BY GAREN YEGPARIAN
As I read the most recent article in National Geographic Magazine’s (NGM) series about world population issues, I couldn’t help but wonder about our national numerical future.
The Republic of Armenia’s population is shrinking. This is a problem since no matter how much effort is expended on cultural/national preservation, nothing beats having a nation living together on its own land. This problem didn’t begin with the Genocide’s dispersal. Remember the significant communities we have had in Egypt, India, and Poland? But it certainly became critical as a consequence of the Genocide. Now, we have economic issues driving the depopulation of the statelets that we do have.
But one particular idea had me particularly worried, even more than about the broader depopulation issue. The topic NGM addressed was the positive aspects of dense urban population. Cities become centers of great human creativity and progress with relatively low environmental impact. Those cauldrons of human contact and interaction produce innovation and culture.
So where does that leave us?
Modern cities are huge. And they often blend with one another. So what is really being discussed are metropolitan areas. Since RoA’s real population is (probably optimistically) 2.5 million, I looked up in Wikipedia how many urban areas have that much or more population: 154.
So if every Armenian living in the country were to reside in or around Yerevan, we’d be in 155th place as far as potential for developing our nation with our unique “flavor”. This is worrisome.

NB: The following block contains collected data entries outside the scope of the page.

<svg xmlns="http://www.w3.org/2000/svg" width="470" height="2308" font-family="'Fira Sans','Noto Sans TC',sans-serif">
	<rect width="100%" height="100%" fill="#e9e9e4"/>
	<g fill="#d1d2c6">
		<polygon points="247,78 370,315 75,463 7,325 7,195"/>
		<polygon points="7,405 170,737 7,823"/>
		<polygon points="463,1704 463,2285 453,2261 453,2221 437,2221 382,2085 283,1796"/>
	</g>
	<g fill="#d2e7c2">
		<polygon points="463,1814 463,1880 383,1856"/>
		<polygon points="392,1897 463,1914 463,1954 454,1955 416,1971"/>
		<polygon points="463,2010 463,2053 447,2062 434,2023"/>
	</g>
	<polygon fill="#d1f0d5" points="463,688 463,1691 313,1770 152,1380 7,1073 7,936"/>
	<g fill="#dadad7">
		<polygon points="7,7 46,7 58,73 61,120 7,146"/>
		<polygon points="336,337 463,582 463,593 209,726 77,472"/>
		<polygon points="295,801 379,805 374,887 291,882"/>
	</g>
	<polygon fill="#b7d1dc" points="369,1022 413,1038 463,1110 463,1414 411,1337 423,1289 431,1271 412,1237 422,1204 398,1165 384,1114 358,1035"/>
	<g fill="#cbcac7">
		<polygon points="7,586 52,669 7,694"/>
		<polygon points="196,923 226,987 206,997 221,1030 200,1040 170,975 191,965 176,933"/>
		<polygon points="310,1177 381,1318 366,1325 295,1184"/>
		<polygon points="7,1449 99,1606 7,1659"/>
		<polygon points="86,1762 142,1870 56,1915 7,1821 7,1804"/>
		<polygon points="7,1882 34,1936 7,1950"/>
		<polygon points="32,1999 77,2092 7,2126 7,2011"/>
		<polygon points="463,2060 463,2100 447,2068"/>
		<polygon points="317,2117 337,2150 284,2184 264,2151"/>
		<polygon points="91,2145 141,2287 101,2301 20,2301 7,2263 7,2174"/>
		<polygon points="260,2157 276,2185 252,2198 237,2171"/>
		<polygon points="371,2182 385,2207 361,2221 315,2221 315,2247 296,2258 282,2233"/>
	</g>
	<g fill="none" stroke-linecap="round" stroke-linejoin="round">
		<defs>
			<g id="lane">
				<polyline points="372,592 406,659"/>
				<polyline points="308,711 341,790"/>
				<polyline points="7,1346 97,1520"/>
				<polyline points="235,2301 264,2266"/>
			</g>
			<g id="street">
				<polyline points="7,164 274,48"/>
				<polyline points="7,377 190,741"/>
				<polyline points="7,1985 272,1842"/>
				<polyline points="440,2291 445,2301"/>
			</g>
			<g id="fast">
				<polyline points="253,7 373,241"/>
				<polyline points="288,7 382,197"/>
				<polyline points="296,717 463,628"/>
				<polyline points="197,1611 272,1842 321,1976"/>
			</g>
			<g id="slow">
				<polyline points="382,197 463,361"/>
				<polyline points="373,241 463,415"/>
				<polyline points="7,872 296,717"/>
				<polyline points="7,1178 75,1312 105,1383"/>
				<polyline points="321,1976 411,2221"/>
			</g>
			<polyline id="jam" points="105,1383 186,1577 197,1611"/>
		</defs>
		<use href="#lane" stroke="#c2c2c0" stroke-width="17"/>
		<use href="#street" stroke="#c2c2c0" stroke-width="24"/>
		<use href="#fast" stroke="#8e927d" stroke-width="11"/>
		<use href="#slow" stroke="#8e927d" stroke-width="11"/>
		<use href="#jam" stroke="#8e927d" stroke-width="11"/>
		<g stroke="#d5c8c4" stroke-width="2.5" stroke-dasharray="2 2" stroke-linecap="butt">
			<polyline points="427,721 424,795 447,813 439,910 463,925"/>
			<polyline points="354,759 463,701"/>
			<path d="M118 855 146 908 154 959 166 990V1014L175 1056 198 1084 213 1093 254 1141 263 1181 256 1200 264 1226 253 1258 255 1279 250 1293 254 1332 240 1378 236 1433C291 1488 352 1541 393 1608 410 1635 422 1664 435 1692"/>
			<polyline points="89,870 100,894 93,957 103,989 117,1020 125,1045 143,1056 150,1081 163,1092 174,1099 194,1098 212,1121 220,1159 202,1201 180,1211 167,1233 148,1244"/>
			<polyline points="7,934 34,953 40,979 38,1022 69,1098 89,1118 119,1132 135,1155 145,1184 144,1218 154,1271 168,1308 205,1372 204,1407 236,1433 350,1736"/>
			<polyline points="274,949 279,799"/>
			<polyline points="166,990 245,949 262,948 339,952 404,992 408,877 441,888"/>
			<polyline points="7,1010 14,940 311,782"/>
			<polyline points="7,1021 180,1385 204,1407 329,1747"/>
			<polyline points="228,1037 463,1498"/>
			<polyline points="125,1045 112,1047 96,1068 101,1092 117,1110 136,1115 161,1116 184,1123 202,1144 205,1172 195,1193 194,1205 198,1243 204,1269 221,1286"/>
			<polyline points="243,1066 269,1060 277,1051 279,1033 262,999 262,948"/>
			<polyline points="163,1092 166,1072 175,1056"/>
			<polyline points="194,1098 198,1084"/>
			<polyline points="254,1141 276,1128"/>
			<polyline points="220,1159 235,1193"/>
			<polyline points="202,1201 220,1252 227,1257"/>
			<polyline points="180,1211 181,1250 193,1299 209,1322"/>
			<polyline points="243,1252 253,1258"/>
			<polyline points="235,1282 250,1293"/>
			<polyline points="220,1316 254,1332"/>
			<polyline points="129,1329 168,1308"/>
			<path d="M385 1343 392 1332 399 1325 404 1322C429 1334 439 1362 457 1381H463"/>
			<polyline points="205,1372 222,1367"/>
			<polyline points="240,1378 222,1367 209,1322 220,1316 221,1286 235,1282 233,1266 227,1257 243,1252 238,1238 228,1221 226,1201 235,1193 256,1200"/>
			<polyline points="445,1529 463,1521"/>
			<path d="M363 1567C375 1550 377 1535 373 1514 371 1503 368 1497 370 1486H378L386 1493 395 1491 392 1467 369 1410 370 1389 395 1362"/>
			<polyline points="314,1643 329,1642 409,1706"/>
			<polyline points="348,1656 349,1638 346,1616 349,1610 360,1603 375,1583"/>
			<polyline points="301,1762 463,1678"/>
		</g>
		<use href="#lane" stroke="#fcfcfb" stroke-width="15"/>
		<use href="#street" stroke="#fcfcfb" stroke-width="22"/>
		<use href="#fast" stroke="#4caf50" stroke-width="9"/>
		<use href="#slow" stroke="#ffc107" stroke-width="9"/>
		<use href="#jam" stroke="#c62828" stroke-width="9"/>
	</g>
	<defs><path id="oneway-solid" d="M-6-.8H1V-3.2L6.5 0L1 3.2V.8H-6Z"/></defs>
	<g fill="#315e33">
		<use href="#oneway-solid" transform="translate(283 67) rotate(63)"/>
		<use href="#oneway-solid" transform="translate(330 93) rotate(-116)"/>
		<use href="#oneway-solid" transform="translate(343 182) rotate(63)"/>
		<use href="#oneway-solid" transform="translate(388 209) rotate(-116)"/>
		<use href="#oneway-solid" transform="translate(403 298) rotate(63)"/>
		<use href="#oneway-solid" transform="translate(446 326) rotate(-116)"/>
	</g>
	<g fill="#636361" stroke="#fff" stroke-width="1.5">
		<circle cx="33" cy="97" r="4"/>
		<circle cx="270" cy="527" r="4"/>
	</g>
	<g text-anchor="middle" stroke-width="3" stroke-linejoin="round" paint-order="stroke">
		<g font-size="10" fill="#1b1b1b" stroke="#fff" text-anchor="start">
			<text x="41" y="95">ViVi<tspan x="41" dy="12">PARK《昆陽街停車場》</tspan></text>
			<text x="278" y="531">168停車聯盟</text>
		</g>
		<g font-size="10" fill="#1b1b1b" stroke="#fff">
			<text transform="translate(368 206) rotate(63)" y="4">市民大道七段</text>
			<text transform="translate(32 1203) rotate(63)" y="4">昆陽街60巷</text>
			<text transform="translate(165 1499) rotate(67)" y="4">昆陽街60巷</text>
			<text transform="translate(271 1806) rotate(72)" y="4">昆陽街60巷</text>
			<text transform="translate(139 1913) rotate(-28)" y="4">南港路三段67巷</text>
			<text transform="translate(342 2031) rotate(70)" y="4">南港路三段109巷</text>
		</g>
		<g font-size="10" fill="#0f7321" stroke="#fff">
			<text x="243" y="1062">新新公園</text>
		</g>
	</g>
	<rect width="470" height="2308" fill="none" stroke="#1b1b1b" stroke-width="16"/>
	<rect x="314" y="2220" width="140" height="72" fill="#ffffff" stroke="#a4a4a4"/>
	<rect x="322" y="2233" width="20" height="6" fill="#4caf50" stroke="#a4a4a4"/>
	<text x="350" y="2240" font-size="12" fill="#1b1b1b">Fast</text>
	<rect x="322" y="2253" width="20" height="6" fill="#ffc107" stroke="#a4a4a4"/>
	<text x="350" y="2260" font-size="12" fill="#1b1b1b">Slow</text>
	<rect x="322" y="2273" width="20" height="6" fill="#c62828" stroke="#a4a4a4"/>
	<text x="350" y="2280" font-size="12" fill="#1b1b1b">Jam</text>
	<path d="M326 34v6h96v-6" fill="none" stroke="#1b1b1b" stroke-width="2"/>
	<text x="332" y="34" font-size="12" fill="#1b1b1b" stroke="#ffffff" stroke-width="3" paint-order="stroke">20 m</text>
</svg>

There comes a point, much like the critical mass needed for nuclear reactions to perpetuate, below which a country with too little population is no longer viable. How are we to compete on this kind of global scale? We’d better wise up and address this severe dual-problem— mere existence coupled with density based creativity.
Now complicate this with the broader concerns about the carrying capacity of the planet. Many people advocate population control. Why should we pay the price of someone else’s crime? How do we account and make up for the loss of 1.5 million people four generations ago? According to the U.S. Census Bureau, estimated world population was 1.8 billion in 1915. It is now almost four times that. Assuming our population had grown at the same rate, we’d have 6 million more Armenians on the planet, almost doubling what we have now. How does this get fixed?
There are a lot more questions above than I have answers for. I do know one thing. This is an issue that needs attention before it’s too late. Please start thinking about and discussing it, if you haven’t already.